After a ten-year stint at Microsoft’s Redmond office, handling several projects like COM, OS2, Office 95-97, Koppolu was chosen to head India development centre in 1998. India, then still a risky venture with no history in product development was a tough call for Koppolu. However, “it was the time to give back little to my country and I took up the offer,” he says while he believed India could have a fair share in developing world class products. Being at the helm at the start of any company is not easy, but Koppolu was resolute in making India a strategic development centre. “We had a goal and a vision in mind before we entered India. And now had to percolate that among our employees here,” he says.

Microsoft believes that growing is a systematic process; “we take a step at a time and concentrate on our quality,” he says. India centre is also one such unit toeing the same principle, which started with just two products—Unix and VJ#. “Our focus was to concentrate on these two, while talking to the customers, understanding their requirements, planning the products and innovating newer versions for Microsoft products,” says Koppolu. All these reflect on the ability of Indian professionals to develop world class products sitting at Hyderabad not just Redmond.
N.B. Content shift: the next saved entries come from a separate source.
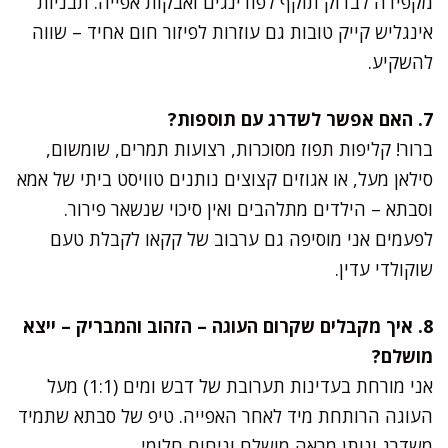
מקפידה לבדוק תוקף לפודינגים ואבקות אפייה. תבניות
אינגליש קייק טובות גם עוזרות לפיזור חום אחיד – שווה
להשקיע.
7. האם אפשר לשדרג עם תוספות?
ברור! קליפות תפוז מסוכרות, רצועות תמרים, שומשום,
סילאן מעל, או אגוזים קצוצים נותנים טוויסט ביתי של אמא
וסבתא – הילדים מתלהבים ואין סיכוי שנשאר פירור.
לפעמים אני מוסיפה גם ערבוב של קקאו לקבלת טעם
שוקולדי עדין.
8. איך מקבלים שקרום העוגה – הזהוב והמבריק – ייצא
מושלם?
אני מורחת בעדינות תערובת של דבש ומים (1:1) מעל
העוגה הרותחת מיד לאחר האפייה. טיפ של סבתא שתמיד
משדרג ונותן מראה מושלם וניחוח חלומי.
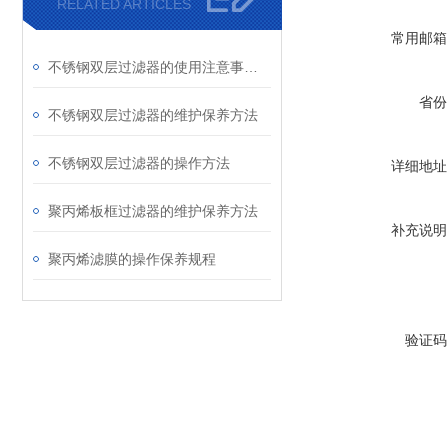
RELATED ARTICLES
常用邮箱
不锈钢双层过滤器的使用注意事项有哪些？
省份
不锈钢双层过滤器的维护保养方法
不锈钢双层过滤器的操作方法
详细地址
聚丙烯板框过滤器的维护保养方法
补充说明
聚丙烯滤膜的操作保养规程
验证码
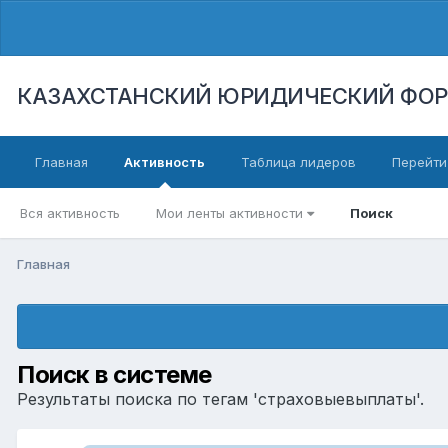
КАЗАХСТАНСКИЙ ЮРИДИЧЕСКИЙ ФО
Главная
Активность
Таблица лидеров
Перейти
Вся активность
Мои ленты активности
Поиск
Главная
Поиск в системе
Результаты поиска по тегам 'страховыевыплаты'.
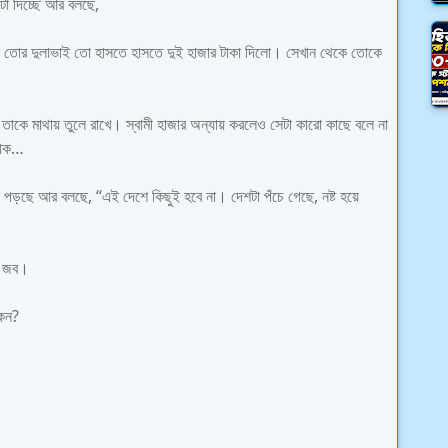
টা দিচ্ছে আর বলছে,
ে তোর দুলাভাই তো হাসতে হাসতে দুই হাজার টাকা দিলো। সেখান থেকে তোকে
ত্রী তাকে মাথায় তুলে রাখে। স্বামী হাজার অন্যায় করলেও সেটা কারো কাছে বলে না
 হোক…
 পড়ছে আর বলছে, “এই দেশে কিছুই হবে না। দেশটা পঁচে গেছে, নষ্ট হয়ে
া জব।
কেন?
।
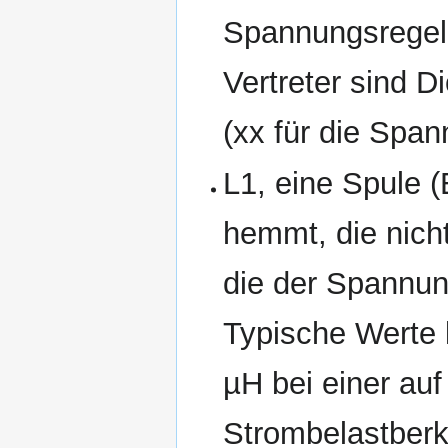
Spannungsrege
Vertreter sind 
(xx für die Span
L1, eine Spule (
hemmt, die nich
die der Spannun
Typische Werte 
µH bei einer au
Strombelastberk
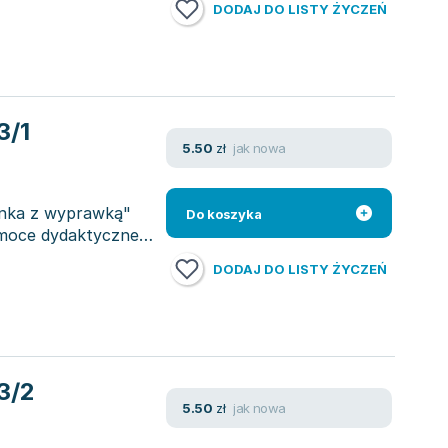
DODAJ DO LISTY ŻYCZEŃ
3/1
jak nowa
5.50
zł
anka z wyprawką"
Do koszyka
moce dydaktyczne,
DODAJ DO LISTY ŻYCZEŃ
3/2
jak nowa
5.50
zł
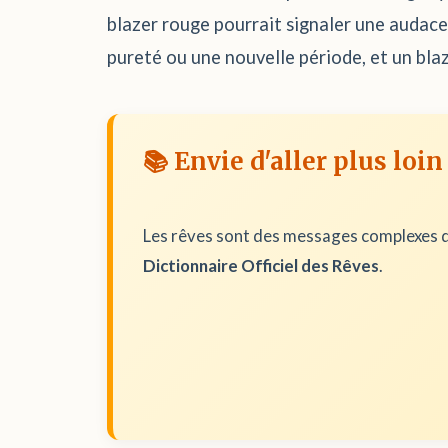
blazer rouge pourrait signaler une audace
pureté ou une nouvelle période, et un blaze
📚 Envie d'aller plus loin
Les rêves sont des messages complexes d
Dictionnaire Officiel des Rêves
.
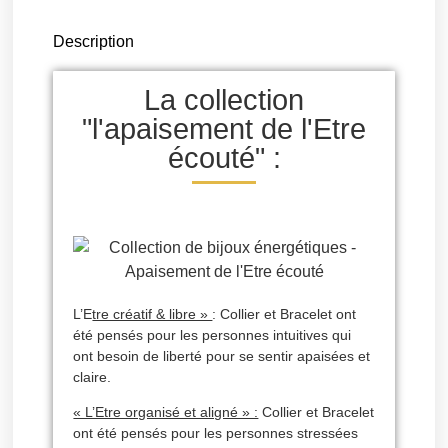
Description
La collection
"l'apaisement de l'Etre
écouté" :
L’E
tre créatif & libre »
: Collier et Bracelet ont
été pensés pour les personnes intuitives qui
ont besoin de liberté pour se sentir apaisées et
claire.
« L’Etre organisé et aligné » :
Collier et Bracelet
ont été pensés pour les personnes stressées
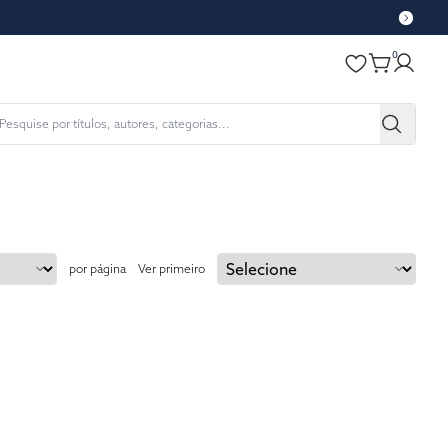
0
por página
Ver primeiro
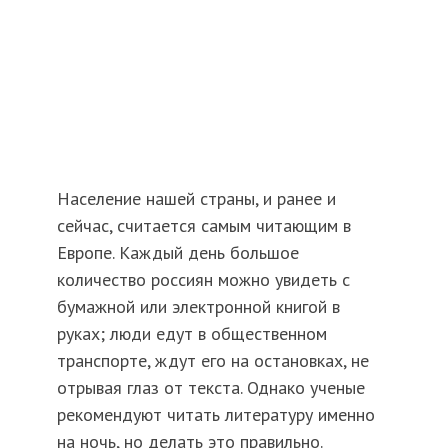
Население нашей страны, и ранее и
сейчас, считается самым читающим в
Европе. Каждый день большое
количество россиян можно увидеть с
бумажной или электронной книгой в
руках; люди едут в общественном
транспорте, ждут его на остановках, не
отрывая глаз от текста. Однако ученые
рекомендуют читать литературу именно
на ночь, но делать это правильно.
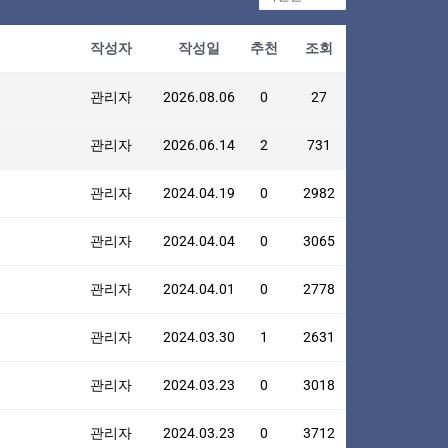
작성자
작성일
추천
조회
관리자
2026.08.06
0
27
관리자
2026.06.14
2
731
관리자
2024.04.19
0
2982
관리자
2024.04.04
0
3065
관리자
2024.04.01
0
2778
관리자
2024.03.30
1
2631
관리자
2024.03.23
0
3018
관리자
2024.03.23
0
3712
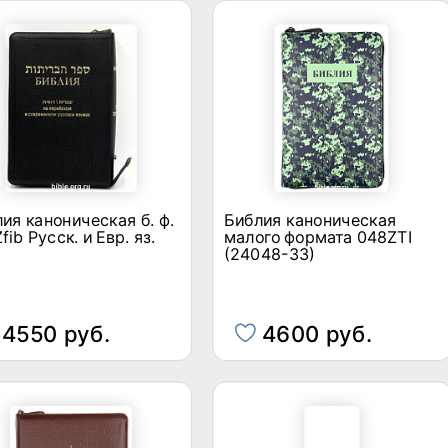
ия каноническая б. ф.
Библия каноническая
fib Русск. и Евр. яз.
малого формата 048ZTI
(24048-33)
4550 руб.
4600 руб.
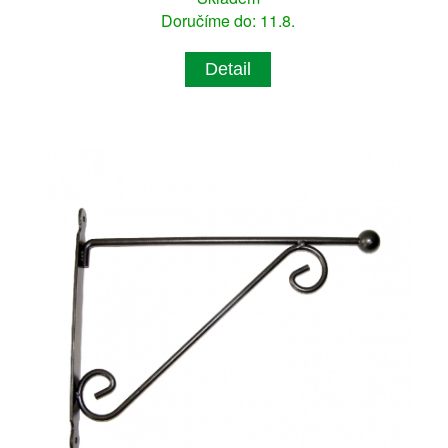
Doručíme do: 11.8.
Detail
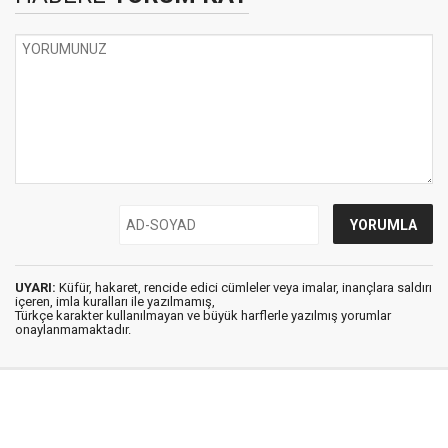
UYARI:
Küfür, hakaret, rencide edici cümleler veya imalar, inançlara saldırı
içeren, imla kuralları ile yazılmamış,
Türkçe karakter kullanılmayan ve büyük harflerle yazılmış yorumlar
onaylanmamaktadır.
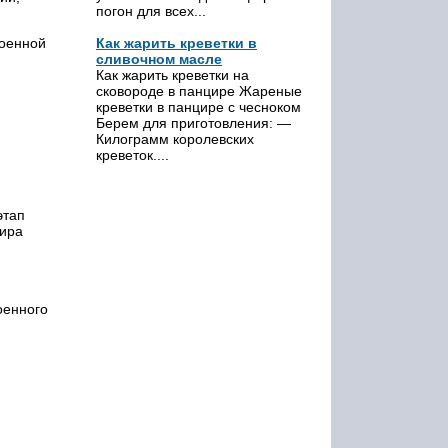
погон для всех...
военной
Как жарить креветки в
сливочном масле
Как жарить креветки на
сковороде в панцире Жареные
креветки в панцире с чесноком
Берем для приготовления: —
Килограмм королевских
креветок....
этап
дира
оенного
Unlike most management heads Koppolu has no formal education in business management nor holds a MBA degree. He often communicates big technology ideas and brainstorms with his team on newer innovations. This involuntary approach towards anything ‘technology’ has wiped away the fact that he is actually a manager. “I discovered my hidden potential in talking to the team and selling product ideas, designs and architecture forgetting the fact that I was managing,” he says.